The face will be captured via the app when a passenger logs on, and it will then take them the whole way through the airport – this is a bigger project that DHL, easyJet and the airport are working on.

A trial run was just concluded over summer, and saw almost 20,000 people processed through the biometric boarding gates.

easyJet DHL partnership
DHL will handle easyjet at Manchester and Gatwick in 2019

DHL states that everything in the operation has been processed engineered. “We time everything down to what we call standard mini values – everything in terms of bag drop process, how long takes to scan versus pushing back the aircraft, every single process you see has been process engineered,” Willmor adds.

Alberto Santamarta, easyJet’s Head of Ground Operations says he is delighted with the first year together with DHL in Gatwick. “So, for us at easyJet, ground handling is a key part of the journey.

“That is the point of the journey where we get together, customers, airport, aircraft and crew. With increasing congestion across the network, we realised that at Gatwick we needed to change our approach to ground handling and therefore we looked over to DHL.”

Santamarta reports that there is improvement in all areas of the operation, customer satisfaction, operational, key performance indicators (6per cent versus the prior year).

“It’s a great story and a success. It’s been achieved by working all together as one team, DHL, ourselves, third party partners around the airport, and that also includes of course Gatwick Airport. When we all pull together, it’s much easier to drive success. We are looking at another great year together with DHL here at Gatwick.”

In the meantime, DHL announced it is to manage easyJet ground handling operations at Manchester and Bristol airports, in addition to London Gatwick from 2019.

Santamarta added: “We’re delighted with how the DHL partnership has developed at London Gatwick.
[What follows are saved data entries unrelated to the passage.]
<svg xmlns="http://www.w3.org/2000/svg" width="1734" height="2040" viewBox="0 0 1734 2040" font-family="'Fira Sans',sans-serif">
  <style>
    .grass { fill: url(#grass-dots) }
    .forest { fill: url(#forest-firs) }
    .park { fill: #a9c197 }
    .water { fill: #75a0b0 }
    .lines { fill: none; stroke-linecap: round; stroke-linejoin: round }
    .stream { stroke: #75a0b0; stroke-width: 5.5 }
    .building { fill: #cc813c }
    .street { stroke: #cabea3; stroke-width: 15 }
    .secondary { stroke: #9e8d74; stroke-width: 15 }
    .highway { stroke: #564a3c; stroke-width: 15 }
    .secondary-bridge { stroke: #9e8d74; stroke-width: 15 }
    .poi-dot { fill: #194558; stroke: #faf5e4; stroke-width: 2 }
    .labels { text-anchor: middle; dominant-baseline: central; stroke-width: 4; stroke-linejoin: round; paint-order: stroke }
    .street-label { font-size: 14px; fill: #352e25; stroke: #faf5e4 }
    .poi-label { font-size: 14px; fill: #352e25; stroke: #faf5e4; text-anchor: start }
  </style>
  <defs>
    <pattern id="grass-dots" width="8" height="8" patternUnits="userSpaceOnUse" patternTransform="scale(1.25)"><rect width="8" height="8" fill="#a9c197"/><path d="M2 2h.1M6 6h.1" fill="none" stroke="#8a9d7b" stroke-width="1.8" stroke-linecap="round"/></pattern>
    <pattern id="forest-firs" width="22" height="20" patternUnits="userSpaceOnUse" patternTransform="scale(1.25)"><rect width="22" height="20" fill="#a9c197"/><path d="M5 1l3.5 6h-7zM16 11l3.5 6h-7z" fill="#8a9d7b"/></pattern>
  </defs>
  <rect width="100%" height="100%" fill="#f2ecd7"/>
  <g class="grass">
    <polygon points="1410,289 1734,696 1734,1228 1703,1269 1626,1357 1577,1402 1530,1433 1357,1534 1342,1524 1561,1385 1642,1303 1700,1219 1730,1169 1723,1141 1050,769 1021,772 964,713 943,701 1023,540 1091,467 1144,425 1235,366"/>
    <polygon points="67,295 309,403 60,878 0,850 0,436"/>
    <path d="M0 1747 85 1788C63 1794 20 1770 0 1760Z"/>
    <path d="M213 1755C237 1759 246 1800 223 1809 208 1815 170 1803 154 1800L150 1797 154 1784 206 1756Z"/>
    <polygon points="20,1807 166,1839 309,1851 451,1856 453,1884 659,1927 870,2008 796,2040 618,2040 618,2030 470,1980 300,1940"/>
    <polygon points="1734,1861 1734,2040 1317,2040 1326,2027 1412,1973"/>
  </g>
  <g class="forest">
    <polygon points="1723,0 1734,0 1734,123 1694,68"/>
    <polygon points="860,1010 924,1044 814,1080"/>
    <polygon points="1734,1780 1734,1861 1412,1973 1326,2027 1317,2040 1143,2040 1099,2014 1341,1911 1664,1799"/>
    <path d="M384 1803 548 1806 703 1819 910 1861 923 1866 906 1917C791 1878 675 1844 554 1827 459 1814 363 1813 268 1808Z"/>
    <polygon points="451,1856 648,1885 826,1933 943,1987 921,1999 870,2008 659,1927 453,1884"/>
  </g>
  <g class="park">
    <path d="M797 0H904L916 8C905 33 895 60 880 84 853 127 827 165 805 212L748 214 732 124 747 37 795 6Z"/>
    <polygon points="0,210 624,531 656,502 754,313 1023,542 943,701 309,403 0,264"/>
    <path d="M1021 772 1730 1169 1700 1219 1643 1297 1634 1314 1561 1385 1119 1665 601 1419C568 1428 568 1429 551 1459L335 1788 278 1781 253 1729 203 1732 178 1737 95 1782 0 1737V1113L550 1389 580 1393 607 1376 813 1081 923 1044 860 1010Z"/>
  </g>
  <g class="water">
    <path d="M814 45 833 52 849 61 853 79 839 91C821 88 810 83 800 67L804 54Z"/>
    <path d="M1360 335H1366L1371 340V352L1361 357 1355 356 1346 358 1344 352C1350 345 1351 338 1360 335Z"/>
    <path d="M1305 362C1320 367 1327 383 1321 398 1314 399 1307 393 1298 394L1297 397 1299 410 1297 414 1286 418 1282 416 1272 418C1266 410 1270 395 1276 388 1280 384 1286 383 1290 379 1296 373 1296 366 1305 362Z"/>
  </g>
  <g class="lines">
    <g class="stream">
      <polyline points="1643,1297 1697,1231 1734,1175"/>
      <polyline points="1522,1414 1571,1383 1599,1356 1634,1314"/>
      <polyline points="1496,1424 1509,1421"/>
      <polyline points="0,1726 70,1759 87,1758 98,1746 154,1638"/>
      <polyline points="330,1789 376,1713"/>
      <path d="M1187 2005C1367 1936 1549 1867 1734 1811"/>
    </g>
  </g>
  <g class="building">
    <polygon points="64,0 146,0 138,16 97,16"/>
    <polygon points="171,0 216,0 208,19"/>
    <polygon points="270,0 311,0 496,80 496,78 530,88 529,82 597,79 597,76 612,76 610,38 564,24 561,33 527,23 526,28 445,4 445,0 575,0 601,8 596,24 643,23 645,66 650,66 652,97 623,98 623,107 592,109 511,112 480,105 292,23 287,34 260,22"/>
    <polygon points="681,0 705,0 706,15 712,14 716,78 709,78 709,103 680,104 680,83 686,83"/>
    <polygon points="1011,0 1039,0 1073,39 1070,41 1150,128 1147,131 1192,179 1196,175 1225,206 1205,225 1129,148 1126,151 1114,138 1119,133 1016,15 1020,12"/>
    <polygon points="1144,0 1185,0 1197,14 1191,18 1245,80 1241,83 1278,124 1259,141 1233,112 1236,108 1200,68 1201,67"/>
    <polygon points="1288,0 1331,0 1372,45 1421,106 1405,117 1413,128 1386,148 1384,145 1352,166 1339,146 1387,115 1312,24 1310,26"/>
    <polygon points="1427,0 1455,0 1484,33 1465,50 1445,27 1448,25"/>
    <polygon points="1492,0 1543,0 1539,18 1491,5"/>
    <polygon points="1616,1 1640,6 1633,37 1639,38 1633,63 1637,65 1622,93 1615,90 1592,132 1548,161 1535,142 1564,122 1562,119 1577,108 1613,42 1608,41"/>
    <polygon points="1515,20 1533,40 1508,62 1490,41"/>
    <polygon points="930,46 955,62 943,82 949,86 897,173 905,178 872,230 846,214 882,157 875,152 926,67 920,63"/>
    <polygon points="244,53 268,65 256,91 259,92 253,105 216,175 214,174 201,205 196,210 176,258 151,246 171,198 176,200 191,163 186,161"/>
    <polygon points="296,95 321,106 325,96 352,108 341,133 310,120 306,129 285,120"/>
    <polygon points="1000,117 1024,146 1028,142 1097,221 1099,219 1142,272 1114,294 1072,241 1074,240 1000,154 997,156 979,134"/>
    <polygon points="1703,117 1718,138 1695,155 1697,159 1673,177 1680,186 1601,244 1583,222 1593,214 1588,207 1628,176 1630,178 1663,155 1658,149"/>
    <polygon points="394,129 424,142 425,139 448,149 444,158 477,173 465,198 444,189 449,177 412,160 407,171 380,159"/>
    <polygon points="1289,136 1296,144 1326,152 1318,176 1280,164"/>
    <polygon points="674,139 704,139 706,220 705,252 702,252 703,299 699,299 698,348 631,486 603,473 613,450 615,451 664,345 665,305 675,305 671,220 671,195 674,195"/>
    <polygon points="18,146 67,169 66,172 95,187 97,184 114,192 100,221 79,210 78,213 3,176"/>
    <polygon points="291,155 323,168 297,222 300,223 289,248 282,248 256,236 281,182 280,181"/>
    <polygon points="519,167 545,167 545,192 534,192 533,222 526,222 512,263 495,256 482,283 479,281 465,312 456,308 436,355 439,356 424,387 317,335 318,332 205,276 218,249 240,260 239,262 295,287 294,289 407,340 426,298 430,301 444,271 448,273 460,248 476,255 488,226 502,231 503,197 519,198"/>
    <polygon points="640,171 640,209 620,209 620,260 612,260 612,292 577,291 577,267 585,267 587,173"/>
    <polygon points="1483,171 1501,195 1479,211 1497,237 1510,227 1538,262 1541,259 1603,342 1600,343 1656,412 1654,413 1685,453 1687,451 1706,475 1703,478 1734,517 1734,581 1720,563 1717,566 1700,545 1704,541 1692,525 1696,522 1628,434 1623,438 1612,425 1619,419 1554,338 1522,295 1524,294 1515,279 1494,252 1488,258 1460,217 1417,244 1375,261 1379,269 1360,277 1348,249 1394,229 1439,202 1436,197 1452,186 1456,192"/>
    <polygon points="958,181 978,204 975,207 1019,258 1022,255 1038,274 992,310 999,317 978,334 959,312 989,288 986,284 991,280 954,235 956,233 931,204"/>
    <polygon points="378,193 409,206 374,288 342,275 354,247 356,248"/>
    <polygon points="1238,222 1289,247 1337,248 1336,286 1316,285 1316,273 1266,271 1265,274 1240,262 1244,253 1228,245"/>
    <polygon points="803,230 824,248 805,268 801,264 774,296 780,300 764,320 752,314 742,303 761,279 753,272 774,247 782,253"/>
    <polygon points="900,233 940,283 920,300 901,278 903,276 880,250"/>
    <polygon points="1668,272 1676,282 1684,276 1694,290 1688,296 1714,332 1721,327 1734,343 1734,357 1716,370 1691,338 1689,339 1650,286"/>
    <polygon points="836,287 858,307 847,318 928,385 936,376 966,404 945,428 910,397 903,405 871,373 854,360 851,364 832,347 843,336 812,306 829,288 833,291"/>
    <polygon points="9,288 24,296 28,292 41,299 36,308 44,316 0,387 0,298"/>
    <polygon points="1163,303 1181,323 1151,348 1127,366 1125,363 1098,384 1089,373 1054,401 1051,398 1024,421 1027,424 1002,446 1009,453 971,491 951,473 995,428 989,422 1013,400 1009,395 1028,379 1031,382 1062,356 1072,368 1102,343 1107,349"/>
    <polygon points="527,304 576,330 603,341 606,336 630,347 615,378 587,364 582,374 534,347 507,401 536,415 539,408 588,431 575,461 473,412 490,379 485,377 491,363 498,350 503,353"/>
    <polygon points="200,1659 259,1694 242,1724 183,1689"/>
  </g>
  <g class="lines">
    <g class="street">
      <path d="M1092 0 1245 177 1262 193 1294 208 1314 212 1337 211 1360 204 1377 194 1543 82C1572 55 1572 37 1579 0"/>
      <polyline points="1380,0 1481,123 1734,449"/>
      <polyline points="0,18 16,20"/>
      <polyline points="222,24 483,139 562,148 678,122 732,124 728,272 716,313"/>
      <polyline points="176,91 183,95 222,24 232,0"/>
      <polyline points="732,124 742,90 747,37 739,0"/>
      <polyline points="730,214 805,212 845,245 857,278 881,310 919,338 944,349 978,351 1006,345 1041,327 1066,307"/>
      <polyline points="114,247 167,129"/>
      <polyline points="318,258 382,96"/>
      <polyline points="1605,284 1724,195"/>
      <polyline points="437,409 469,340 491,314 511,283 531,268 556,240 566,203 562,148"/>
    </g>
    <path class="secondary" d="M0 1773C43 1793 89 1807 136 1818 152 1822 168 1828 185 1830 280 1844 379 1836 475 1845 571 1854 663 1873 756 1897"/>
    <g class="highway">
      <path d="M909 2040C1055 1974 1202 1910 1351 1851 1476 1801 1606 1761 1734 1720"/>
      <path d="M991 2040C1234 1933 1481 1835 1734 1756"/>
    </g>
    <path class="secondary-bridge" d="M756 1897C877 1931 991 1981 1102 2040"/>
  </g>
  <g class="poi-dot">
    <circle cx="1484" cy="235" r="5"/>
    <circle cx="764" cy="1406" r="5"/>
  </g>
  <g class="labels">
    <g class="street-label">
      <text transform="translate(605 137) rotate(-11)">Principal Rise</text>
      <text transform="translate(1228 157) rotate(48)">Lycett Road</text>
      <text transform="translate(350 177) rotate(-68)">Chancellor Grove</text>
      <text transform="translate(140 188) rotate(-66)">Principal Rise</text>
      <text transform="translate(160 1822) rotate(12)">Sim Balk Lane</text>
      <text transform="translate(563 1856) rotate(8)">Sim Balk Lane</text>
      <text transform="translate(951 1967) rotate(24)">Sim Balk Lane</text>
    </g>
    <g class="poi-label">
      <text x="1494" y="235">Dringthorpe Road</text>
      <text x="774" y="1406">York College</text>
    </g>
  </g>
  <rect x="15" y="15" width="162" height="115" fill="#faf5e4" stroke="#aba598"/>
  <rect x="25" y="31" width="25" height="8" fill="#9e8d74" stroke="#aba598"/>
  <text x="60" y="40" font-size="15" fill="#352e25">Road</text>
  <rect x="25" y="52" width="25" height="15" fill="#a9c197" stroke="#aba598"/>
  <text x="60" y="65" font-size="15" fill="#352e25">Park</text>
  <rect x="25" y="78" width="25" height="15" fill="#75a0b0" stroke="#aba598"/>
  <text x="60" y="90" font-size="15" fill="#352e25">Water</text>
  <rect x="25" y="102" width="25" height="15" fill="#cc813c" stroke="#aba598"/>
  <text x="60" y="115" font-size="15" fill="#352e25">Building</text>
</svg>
The team has implemented valuable changes that have enhanced the experience for our customers and improved our punctuality.

“We’re the largest airline operating out of Bristol carrying five million passengers a year, and Manchester is a key growth market for us. These are critical airports for our business and brand, so we’re looking to DHL to ensure they operate exceptionally.”
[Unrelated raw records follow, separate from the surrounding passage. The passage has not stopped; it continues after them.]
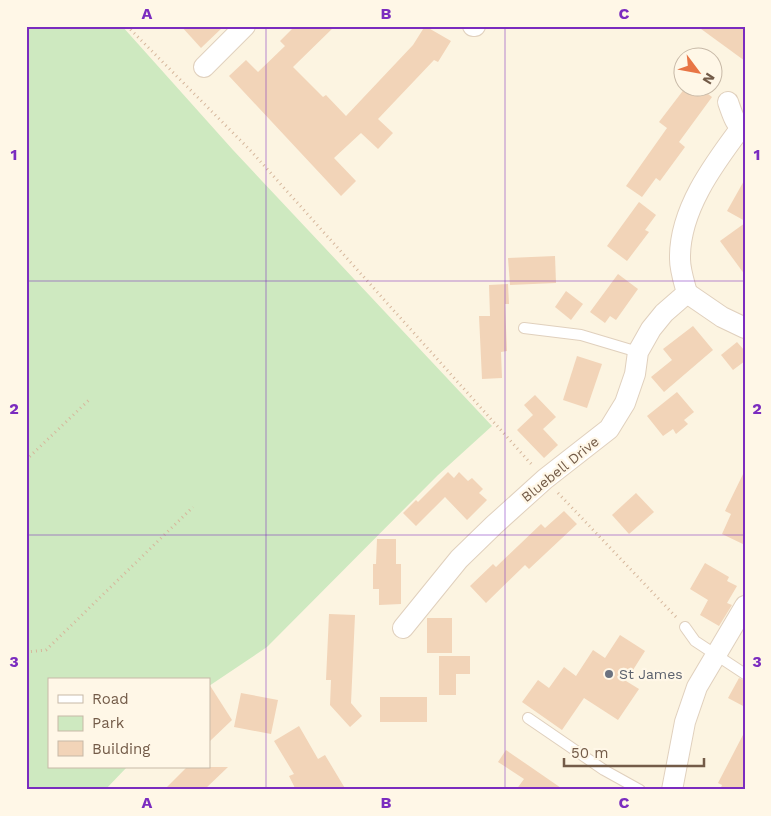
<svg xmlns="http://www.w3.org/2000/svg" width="771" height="816" font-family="'Work Sans',sans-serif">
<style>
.green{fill:#cee9c0}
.building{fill:#f2d4b8}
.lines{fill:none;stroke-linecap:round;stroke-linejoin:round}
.service-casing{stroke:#e0d0bd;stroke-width:12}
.minor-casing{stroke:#e0d0bd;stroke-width:22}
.path{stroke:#d6b79c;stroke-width:3;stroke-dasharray:1 4;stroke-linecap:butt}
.service{stroke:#fff;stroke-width:10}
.minor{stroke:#fff;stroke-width:20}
.grid{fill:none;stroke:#7b2cbf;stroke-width:1;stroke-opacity:0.55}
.worship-dot{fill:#6b7280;stroke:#fff7e7;stroke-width:2}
.labels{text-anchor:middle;stroke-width:4.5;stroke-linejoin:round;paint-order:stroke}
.street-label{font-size:14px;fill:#735b48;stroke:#fff7e7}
.worship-label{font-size:14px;fill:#5b616d;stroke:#fff7e7;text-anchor:start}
.neatline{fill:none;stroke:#7b2cbf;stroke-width:2}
.grid-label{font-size:16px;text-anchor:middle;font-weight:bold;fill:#7b2cbf}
</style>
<rect width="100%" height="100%" fill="#fcf4e1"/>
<!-- green -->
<path class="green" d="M 26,26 L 122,26 L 233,150 L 492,426 L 438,475 L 267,647 L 209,686 L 209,680 L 49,680 L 49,767 L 127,767 L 105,790 L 28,790 L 26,788 Z"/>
<!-- building -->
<g class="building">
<path d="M 181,26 L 224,26 L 201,48 Z"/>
<path d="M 295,26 L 335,26 L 293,67 L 323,97 L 326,95 L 346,116 L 413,45 L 425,26 L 451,41 L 438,62 L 434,60 L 378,119 L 393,133 L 378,149 L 361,133 L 334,158 L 356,181 L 341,196 L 229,76 L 246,60 L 258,72 L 285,46 L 280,41 Z"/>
<path d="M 697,26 L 739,26 L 745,31 L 745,61 Z"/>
<path d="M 685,88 L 700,88 L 712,97 L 679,142 L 685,147 L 660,181 L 656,178 L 642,197 L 626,186 L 667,128 L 659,122 Z"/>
<path d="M 745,179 L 745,221 L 727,211 Z"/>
<path d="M 639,202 L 656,215 L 645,230 L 649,232 L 627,261 L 607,246 Z"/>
<path d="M 745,223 L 745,275 L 720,241 Z"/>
<path d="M 555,256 L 556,283 L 510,285 L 508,258 Z"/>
<path d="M 618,274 L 638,289 L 616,320 L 610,316 L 605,323 L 590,312 Z"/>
<path d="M 508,284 L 509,304 L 505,304 L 507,351 L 501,352 L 502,378 L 482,379 L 479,316 L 490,316 L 489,285 Z"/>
<path d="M 566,291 L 583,304 L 571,320 L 555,307 Z"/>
<path d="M 693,326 L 713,350 L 664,392 L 651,377 L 672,360 L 663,349 Z"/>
<path d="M 737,342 L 745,351 L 745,361 L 733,370 L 721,355 Z"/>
<path d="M 577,356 L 602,364 L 587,408 L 563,400 Z"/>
<path d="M 677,392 L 694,412 L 684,420 L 688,424 L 676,434 L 673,429 L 663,436 L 647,416 Z"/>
<path d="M 535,395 L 556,417 L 543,429 L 558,445 L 544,458 L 517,430 L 533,415 L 524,405 Z"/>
<path d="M 745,470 L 745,545 L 722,534 L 731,514 L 725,511 Z"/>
<path d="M 448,472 L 454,478 L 459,472 L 468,481 L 472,478 L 483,489 L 479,493 L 487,500 L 467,520 L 445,497 L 416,526 L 403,513 L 416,500 L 418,502 Z"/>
<path d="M 636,493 L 654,512 L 629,534 L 612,515 Z"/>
<path d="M 564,511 L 577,524 L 529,569 L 525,565 L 486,603 L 470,586 L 493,564 L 496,567 L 541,524 L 545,528 Z"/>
<path d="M 377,539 L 396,539 L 396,564 L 401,564 L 401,604 L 379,605 L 379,589 L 373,589 L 373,564 L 376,564 Z"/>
<path d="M 705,563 L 729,577 L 727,581 L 737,586 L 727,603 L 732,605 L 719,626 L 700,615 L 708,600 L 690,589 Z"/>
<path d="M 329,614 L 355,615 L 351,703 L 362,716 L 350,727 L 330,705 L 331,680 L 326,680 Z"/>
<rect x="427" y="618" width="25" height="35"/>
<path d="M 620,635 L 645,651 L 626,681 L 639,689 L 618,720 L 584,698 L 562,730 L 522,702 L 538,680 L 549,688 L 564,667 L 576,676 L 593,650 L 605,658 Z"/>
<path d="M 439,656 L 470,656 L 470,674 L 456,674 L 456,695 L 439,695 Z"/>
<path d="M 739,678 L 745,681 L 745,707 L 728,698 Z"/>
<path d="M 209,684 L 232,720 L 209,742 Z"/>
<path d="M 241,693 L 278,700 L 271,734 L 234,727 Z"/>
<rect x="380" y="697" width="47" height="25"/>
<path d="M 299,726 L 318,759 L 325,755 L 346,790 L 296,790 L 289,776 L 294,774 L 274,741 Z"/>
<path d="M 745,731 L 745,790 L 720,790 L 722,785 L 718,783 Z"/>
<path d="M 506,750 L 564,790 L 516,790 L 524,779 L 498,762 Z"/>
<path d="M 187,767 L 228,767 L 204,790 L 164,790 Z"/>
</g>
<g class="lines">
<!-- service casing -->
<g class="service-casing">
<g id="service">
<path d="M 524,328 L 581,335 L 638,352"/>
<path d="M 685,627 L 695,641 L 745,674"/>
<path d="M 528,718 L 604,770 L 640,790"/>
</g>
</g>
<!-- minor casing -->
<g class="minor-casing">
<g id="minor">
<path d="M 473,26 L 475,26"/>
<path d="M 204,67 L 245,26"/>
<path d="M 728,102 C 732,113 735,125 745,132"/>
<path d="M 687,293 L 722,317 L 745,328"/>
<path d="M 403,628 L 459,559 L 494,525 L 545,479 L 609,429 L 625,403 L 635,374 L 638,352 L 651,329 L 664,313 L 687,293 C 684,282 680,270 680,259 C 679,211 713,165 740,129"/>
<path d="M 672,790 L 685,722 L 697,687 L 745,606"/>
</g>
</g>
<!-- path -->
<g class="path">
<path d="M 127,26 L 251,151 L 533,466"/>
<path d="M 26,460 L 90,399"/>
<path d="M 558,493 L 676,617"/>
<path d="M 26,652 L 46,650 L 193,507"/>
</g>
<!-- service -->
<use href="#service" class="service"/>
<!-- minor -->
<use href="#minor" class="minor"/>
</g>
<!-- grid -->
<path class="grid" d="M 266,26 L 266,790M 505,26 L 505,790M 26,281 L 745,281M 26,535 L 745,535"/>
<!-- markers -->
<circle class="worship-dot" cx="609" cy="674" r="5"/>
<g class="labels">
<!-- street labels -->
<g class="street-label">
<text transform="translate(560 469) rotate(-39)" y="5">Bluebell Drive</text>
</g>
<!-- worship labels -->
<g class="worship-label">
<text x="619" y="679">St James</text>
</g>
</g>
<!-- border -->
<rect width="771" height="816" fill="none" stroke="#fff7e7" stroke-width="55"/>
<!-- legend -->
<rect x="48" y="678" width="162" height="90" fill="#fff7e7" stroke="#c7b9a7"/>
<rect x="58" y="695" width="25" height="8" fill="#ffffff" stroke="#c7b9a7"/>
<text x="92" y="704" font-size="15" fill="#735b48">Road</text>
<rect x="58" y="716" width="25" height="15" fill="#cee9c0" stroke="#c7b9a7"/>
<text x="92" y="728" font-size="15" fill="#735b48">Park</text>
<rect x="58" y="741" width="25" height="15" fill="#f2d4b8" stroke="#c7b9a7"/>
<text x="92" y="754" font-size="15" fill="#735b48">Building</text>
<!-- north arrow -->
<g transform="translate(698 72) rotate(122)"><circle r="24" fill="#fff7e7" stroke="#c7b9a7"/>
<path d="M0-4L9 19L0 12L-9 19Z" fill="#e87545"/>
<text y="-8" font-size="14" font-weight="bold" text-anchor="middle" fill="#735b48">N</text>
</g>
<!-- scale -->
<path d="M564 758v8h140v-8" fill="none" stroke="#735b48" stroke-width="2.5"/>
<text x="571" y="758" font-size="15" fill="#735b48" stroke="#fff7e7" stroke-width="4" paint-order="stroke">50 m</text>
<rect x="28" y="28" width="716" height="760" class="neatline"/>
<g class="grid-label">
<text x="147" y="19">A</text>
<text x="386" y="19">B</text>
<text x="624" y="19">C</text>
<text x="14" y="160">1</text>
<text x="757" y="160">1</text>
<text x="14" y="414">2</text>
<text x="757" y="414">2</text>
<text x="14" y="667">3</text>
<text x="757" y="667">3</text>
<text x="147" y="808">A</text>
<text x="386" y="808">B</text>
<text x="624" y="808">C</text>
</g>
</svg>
From February 2019, DHL will take over responsibility for delivering core customer service and logistics operations, including passenger arrival and bag-drop, baggage sortation, boarding gate marshalling, aircraft loading and unloading, as well as management of other service providers across the two airports.

easyJet DHL partnership
Over 900 people are employed to handle easyjet

DHL will be responsible for managing the ground handling for approximately 700 flights per week from Bristol and 500 from Manchester. easyJet is the largest airline operating out of Bristol Airport, destinations such as Spain, Portugal and Greece, as well as connections across the UK.

Currently the second largest airline at Manchester Airport, carrying 19.5 million passengers since operations began, easyJet says it is focused on growing its presence, with five new destinations added this past summer, and new investments for customers, such as auto bag drop, the first unmanned system in the airport.

Willmor says DHL will be taking the product and this blueprint from Gatwick and applying that to those airports to improve the customer experience for easyJet. He feels content with the changes brought in at London Gatwick, and the results that have been delivered.

“Bristol and Manchester airports are strategically key for easyJet, so we recognise the importance of working in partnership to optimise performance. We’re looking forward to onboarding our new colleagues and implementing changes to enhance operations and the travel experience for easyJet customers.”

It looks likely that this partnership will extend even further, at some point.